Travail à faire
Rédigez la suite du texte consacré à Antony Hegarty, en reprenant juste après sa dernière phrase.

Texte proposé

──────────────────────────────

Avec son troisième album The Crying Light, l’ancien(ne) groupie de Boy George décide d’œuvrer pour la splendeur de la terre. Chantre de l’écologie, apôtre des délaissés, Antony Hegarty n’en reste pas moins l’un des best-sellers de l’indie-rock contemporain.

Alors lorsqu’il annonce sa venue à Paris, c’est branle-bas de combat dans la fosse. Et parce qu’il a oublié d’être aérien dès lors qu’on touche à son business, Antony empêche quiconque d’écouter The Crying Light autrement qu’au bureau du label. Las, plus d’un mois avant sa sortie, le troisième album du New-Yorkais était déjà disponible sur le réseau. Les miracles, lorsqu’on les provoque, n’ont jamais la même saveur.

Récit d’une rencontre avec Antony Hegarty en décembre dernier, dans le froid, dans un hôtel du Paris central. Le plafond est haut, la parole tamisée. Le jus d’orange… très cher.

──────────────────────────────

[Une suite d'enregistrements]
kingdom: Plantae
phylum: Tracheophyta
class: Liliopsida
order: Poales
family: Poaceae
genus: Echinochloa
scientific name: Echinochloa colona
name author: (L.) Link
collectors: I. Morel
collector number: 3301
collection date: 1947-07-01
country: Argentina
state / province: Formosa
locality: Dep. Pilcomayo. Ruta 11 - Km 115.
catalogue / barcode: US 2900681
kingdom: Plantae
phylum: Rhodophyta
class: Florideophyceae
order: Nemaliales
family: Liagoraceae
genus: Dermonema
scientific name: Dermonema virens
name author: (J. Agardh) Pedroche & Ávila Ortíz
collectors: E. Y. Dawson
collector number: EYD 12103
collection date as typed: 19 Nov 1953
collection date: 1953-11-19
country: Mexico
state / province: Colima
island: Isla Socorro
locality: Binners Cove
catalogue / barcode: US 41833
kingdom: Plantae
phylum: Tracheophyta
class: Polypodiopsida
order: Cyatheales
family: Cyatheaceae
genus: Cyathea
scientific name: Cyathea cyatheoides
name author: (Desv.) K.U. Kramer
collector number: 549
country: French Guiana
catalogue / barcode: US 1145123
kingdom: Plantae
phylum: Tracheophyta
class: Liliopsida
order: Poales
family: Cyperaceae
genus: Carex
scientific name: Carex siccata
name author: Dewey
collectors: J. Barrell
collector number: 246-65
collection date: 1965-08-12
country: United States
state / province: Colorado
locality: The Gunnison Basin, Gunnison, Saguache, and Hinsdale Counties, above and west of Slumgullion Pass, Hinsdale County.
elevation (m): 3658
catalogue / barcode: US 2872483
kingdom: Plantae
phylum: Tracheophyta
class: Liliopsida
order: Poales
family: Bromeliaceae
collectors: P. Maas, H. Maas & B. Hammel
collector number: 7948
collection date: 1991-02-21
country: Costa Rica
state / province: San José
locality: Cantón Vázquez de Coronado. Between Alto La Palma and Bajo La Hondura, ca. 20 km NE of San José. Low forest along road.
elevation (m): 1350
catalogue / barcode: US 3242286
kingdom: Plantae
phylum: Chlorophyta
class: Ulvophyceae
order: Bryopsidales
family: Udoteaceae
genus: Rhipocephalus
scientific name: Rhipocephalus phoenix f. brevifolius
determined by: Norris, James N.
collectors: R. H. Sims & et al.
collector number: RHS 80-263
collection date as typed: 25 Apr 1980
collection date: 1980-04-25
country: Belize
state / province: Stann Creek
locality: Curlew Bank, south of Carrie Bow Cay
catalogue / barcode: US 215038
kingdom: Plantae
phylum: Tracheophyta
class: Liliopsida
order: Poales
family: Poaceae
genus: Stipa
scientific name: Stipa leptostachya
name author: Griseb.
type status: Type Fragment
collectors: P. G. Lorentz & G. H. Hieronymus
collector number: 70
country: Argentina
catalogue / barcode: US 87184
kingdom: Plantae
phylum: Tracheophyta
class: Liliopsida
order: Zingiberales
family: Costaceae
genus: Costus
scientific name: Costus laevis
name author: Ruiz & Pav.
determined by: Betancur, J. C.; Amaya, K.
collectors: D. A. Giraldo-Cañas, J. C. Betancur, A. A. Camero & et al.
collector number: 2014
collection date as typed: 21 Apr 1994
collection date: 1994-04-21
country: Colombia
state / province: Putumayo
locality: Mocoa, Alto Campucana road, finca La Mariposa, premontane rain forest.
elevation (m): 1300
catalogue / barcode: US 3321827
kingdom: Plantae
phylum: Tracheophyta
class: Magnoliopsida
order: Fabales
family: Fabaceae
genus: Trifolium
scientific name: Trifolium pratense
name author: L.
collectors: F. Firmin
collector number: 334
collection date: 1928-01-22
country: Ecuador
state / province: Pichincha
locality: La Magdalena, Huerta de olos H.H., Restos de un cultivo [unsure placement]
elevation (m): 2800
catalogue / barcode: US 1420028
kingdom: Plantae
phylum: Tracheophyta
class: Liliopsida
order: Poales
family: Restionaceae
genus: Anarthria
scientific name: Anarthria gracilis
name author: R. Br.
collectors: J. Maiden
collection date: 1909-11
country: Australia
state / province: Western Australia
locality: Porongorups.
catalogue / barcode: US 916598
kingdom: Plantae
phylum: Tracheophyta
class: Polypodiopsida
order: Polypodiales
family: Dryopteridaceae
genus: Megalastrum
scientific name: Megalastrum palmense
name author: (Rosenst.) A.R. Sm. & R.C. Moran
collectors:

──────────────────────────────

Réponse
Les conditions d’écoute de votre nouvel album ne sont pas terribles, il faut le dire. Tout au plus deux écoutes successives et basta. Dur...

...

Mais le moins que l’on puisse dire, c’est que The Crying Light prend une voie plus chrétienne que les deux précédents, le mot "light" revient au moins trente fois sur les dix chansons que contient l’album…

Chrétienne ?

Mystique si vous préférez...

Oui, car je ne suis pas chrétien. Peut-être que c’est l’animisme qui me conviendrait plus. Cette idée que l’esprit est contenu dans toute chose, présent partout dans la nature : les pierres, les arbres, l’eau, chez les animaux… La religion animiste est présente chez toutes les civilisations primitives, des indiens aux aborigènes. Je rejette cette idée que l’homme seul soit muni d’un esprit sur la terre, de même qu’après la mort nous rejoignons un paradis… Qu’avons-nous en commun avec la terre, les animaux ? Cet album parle de cela, de ma relation au monde naturel. Regarde mon corps, il est fait d’eau et des éléments offerts par la nature… Comment se pourrait-il alors que nous soyons si différents de ce qui nous entoure ?

On en revient à la question initiale : Avez-vous vu la lumière pour sortir The Crying Light ?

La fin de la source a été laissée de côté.